In fact, in the previous section, has introduced the new generation of main garbage collection methods, in the Cenozoic, using the "Stop-copy" algorithm to clean up the new generation of memory into 2 parts, 1 part of the Eden region larger, 1 parts survivor relatively small, and is divided into two equal parts. Each time the cleanup is done, copy the Eden area and the surviving objects in a survivor to another survivor, and then clear out Eden and the survivor just now.

It is also found that in the stop-replication algorithm, the two parts used to replicate are not always equal (the traditional stop-copying algorithm is equal to two parts of memory, but the new generation uses 1 large Eden areas and 2 small survivor areas to avoid this problem)

Because most of the objects are short-lived, or even survive survivor, so, Eden area and survivor ratio is large, hotspot default is 8:1, that is, respectively, the new generation of 80%,10%,10%. If you have more than 10% of the memory surviving in a survivor+eden, you need to allocate some of the objects to the old age. The-xx:survivorratio parameter is used to configure the capacity ratio of the survivor area in the Eden region, which defaults to 8, representing the eden:survivor1:survivor2=8:1:1.
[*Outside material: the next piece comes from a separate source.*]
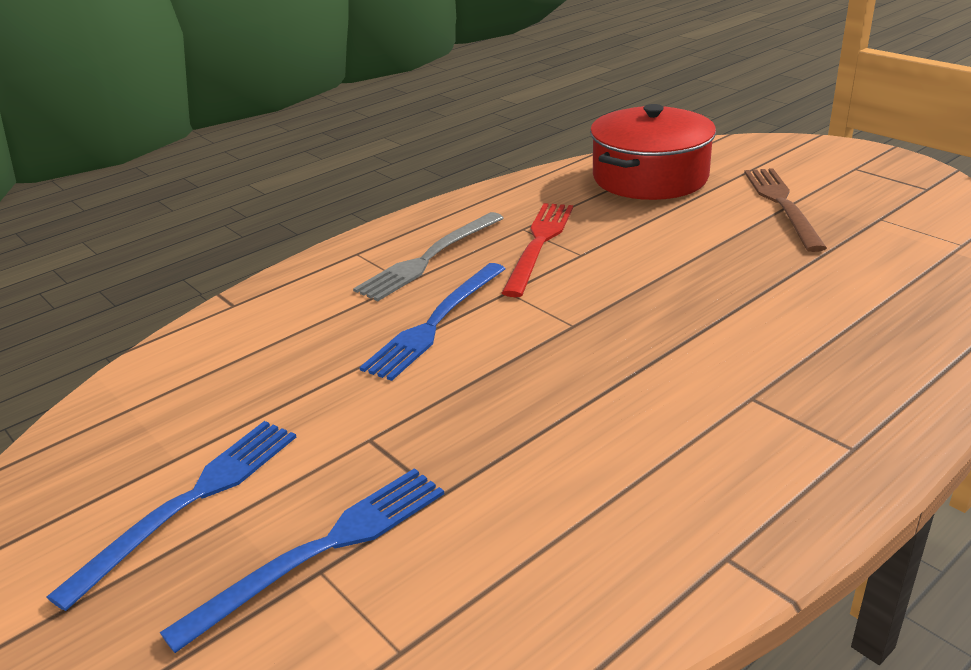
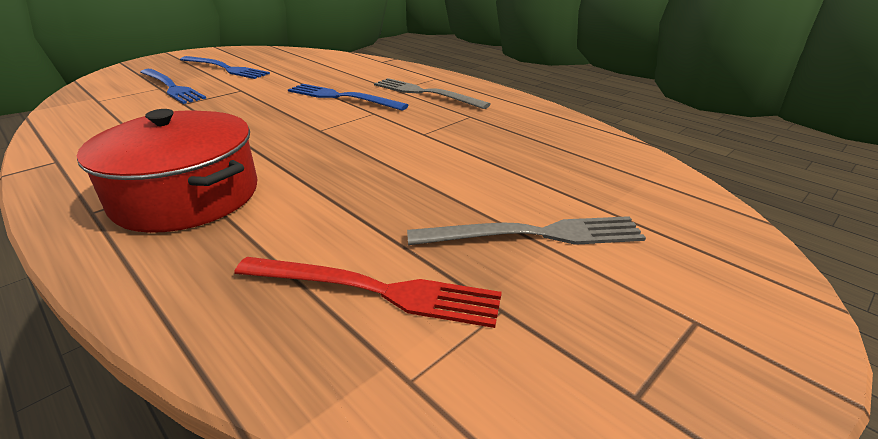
camera: 85 degrees right, 0 degrees up
(539, 244) = (442, 121): red fork -> red fork (375, 290)
(650, 177) = (590, 165): red pot -> red pot (186, 196)
(782, 205) = (534, 234): brown fork -> grey fork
Old age: old age storage objects much more than the younger generation, and there are large objects, in the old era of memory cleanup, if the use of stop-copy algorithm, it is very inefficient.      In general, the algorithm used in the old age is the tag-collation algorithm, which is to mark the surviving object (there is a reference) and move all the surviving objects to one end to keep the memory contiguous. In the event of a minor GC, the virtual opportunity checks whether the size of the older age is greater than the amount of space left in the old age for each promotion, or if it is greater than, triggers a full GC directly, otherwise, see if the-xx:+handlepromotionfailure is set (Allow warranty failure) , if allowed, the memory allocation failure can be tolerated, and if not, the full GC (which means that if the-xx:+handle promotionfailure is set, the trigger MINORGC will trigger the full GC at the same time, if the MINORGC is not allowed. Even in the old age there is a lot of memory, so it is best not to do so.

Method Area (permanent generation):

There are two kinds of recycling for permanent generations: constants in a constant pool, useless class information, and a simple collection of constants that can be recycled without reference. For unwanted classes to be recycled, 3 points must be guaranteed: all instances of the class have been reclaimed the class object of the ClassLoader has been reclaimed without being referenced (i.e. where the class is not referenced by reflection) forever

Related Article

Contact Us

The content source of this page is from Internet, which doesn't represent Alibaba Cloud's opinion; products and services mentioned on that page don't have any relationship with Alibaba Cloud. If the content of the page makes you feel confusing, please write us an email, we will handle the problem within 5 days after receiving your email.

If you find any instances of plagiarism from the community, please send an email to: info-contact@alibabacloud.com and provide relevant evidence. A staff member will contact you within 5 working days.

A Free Trial That Lets You Build Big!

Start building with 50+ products and up to 12 months usage for Elastic Compute Service

  • Sales Support

    1 on 1 presale consultation

  • After-Sales Support

    24/7 Technical Support 6 Free Tickets per Quarter Faster Response

  • Alibaba Cloud offers highly flexible support services tailored to meet your exact needs.